Bill Dobbs, a spokesman for United for Peace and Justice, a coalition that organized an antiwar rally in Manhattan last February that attracted crowds estimated at 100,000 to 500,000 people, said that the size and intensity of the planning were not surprising.
"All signs point to the convention becoming a magnet for protest as so many New Yorkers and others want to speak their mind about Bush policies, foreign and domestic," Mr. Dobbs said after attending the most recent Clearinghouse meeting.
Many people are talking about coming in from around the country and other parts of the world. Using the Internet as an organizing tool, they are trying to set up housing, transportation and other logistical issues.
Jays Janney, 35, a doctoral student in sociology at Indiana University, said she and about seven other graduate students were preparing to come to protest and to document the interaction between the police and protesters. The students have organized reading groups to discuss works about social movements. Next will be direct action training, or the practical aspects of participating in a large and potentially volatile protest, she said.

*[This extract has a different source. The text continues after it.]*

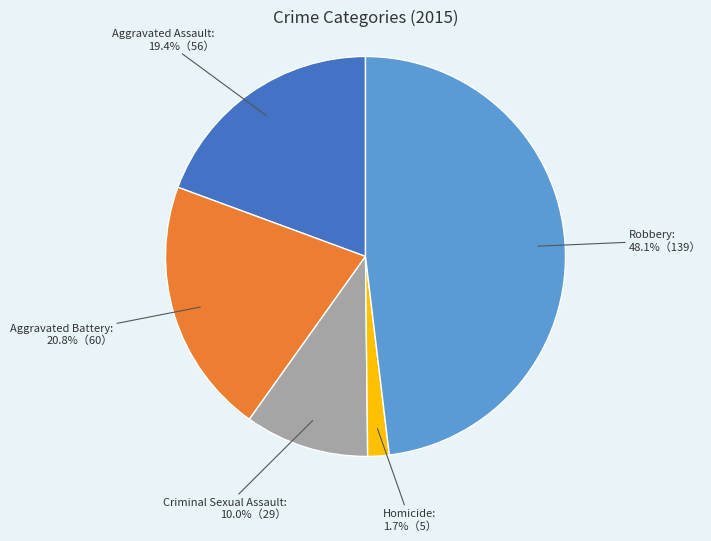

Do Aggravated Assault and Homicide together represent more than half of the pie?

No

"One of the students asked her mom for some cash, and the mom said, 'Only if I get to go, too,' " Ms. Janney said.
For all this, the Republicans said they were not much concerned.
"We are confident that the N.Y.P.D. and U.S. Secret Service will create a security plan that will allow the Republican National Convention to conduct its business in a safe and orderly manner, while ensuring that other individuals are allowed to voice their opinions at that time in New York City," said Leslie Beyer, deputy spokeswoman for the campaign.